Guedes e Lô inseriram na arte de Milton a fase psicodélica, mais madura, dos Beatles. Mas a estética única, de MPB com bossa nova, jazz fusion e rock progressivo, temperada pela letargia contemplativa mineira, a repressão da ditadura e a poesia onírica só foi se materializar no estúdio da Odeon, na avenida Rio Branco.

“Clube da Esquina” foi registrado praticamente ao vivo, numa mesa de dois canais -um para as vozes, outro para os instrumentos. Era Tiso quem organizava as gravações, tendo Milton como comandante, a voz final sobre o que entrava ou não no álbum.

As composições eram assinadas entre um dos letristas do “clube” em parceria com Bituca ou Lô. Por exemplo, “Cais”, “Cravo e Canela”, “Um Gosto de Sol” e “Nada Será Como Antes” eram de Milton com letra de Ronaldo Bastos, que escreveu as poesias de “O Trem Azul” e “Nuvem Cigana” para Lô. Márcio fez as letras de “Os Povos”, esta com melodia de Bituca, e “Um Girassol da Cor do Seu Cabelo”, “Tudo Que Você Podia Ser”, “Estrelas” e “Trem de Doido” com o irmão.

A dupla que assinou o álbum levava as composições e o resto era concebido na hora de gravar. O ritmo era de uma ou duas músicas registradas por dia, tendo o Som Imaginário como banda base, Milton e Lô nos violões e Tiso nos pianos e órgãos.

Mas todo mundo participava, incluindo nomes como Nelson Ângelo e Tavito, entre outros. “Toninho Horta vinha com as harmonias dele, tocou baixo, guitarra e bateria em várias, assim como o Beto Guedes”, diz Tiso. “Alaíde Costa foi convidada um dia para cantar aquela música, ‘Me Deixa em Paz’. Naná Vasconcelos ia quase todo dia, ele e Robertinho [Silva, baterista] se revezaram na percussão, mas todo mundo tocou. No final, eu reunia as coisas e ia para a mixagem.”

Guedes fez uma gambiarra para botar sons de sino em “San Vicente”. “Achei um carrilhão lá, um tubo de alumínio, e falei ‘cara, vou inventar uma igreja aqui nesse barato’. Comecei a tocar fora do tempo, que é difícil para caramba. A ideia era fazer um sino, como se tivesse tocando lá longe.”

Apesar de não ter sido recebido imediatamente como um clássico, “Clube da Esquina” rendeu um segundo volume, em 1978, e só foi sendo mais reconhecido ao longo das décadas. Além de impulsionar as carreiras solo dos artistas envolvidos, para Milton, o álbum significou uma abertura nos horizontes de sua arte, um passo fundamental para que ele tornasse um dos grandes nomes da música brasileira, chegando aos 80 anos nesta quarta-feira (26).
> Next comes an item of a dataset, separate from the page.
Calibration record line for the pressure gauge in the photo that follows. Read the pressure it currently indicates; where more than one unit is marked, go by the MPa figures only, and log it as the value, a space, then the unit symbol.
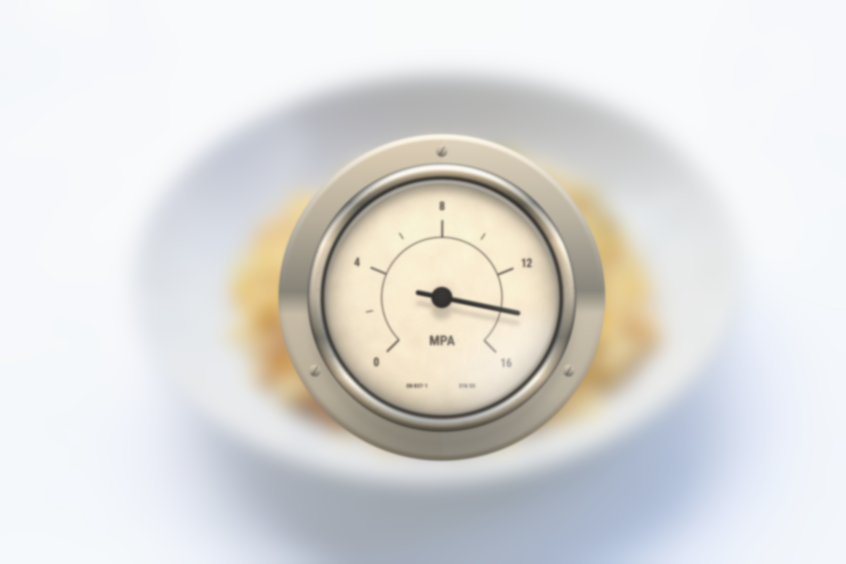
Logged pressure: 14 MPa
Para Lô, que virou uma espécie de artista cult, sem o sucesso comercial do parceiro, a história toda ainda é meio inacreditável. “Ninguém dava bola para aquela esquina”, diz. “Nem eu dava bola. Jamais podia imaginar que o lugar que eu ficava sentado com meus amigos e batizamos de ‘Clube da Esquina’ ia virar um disco, uma coisa que falamos por 40, 50 ou 60 anos.”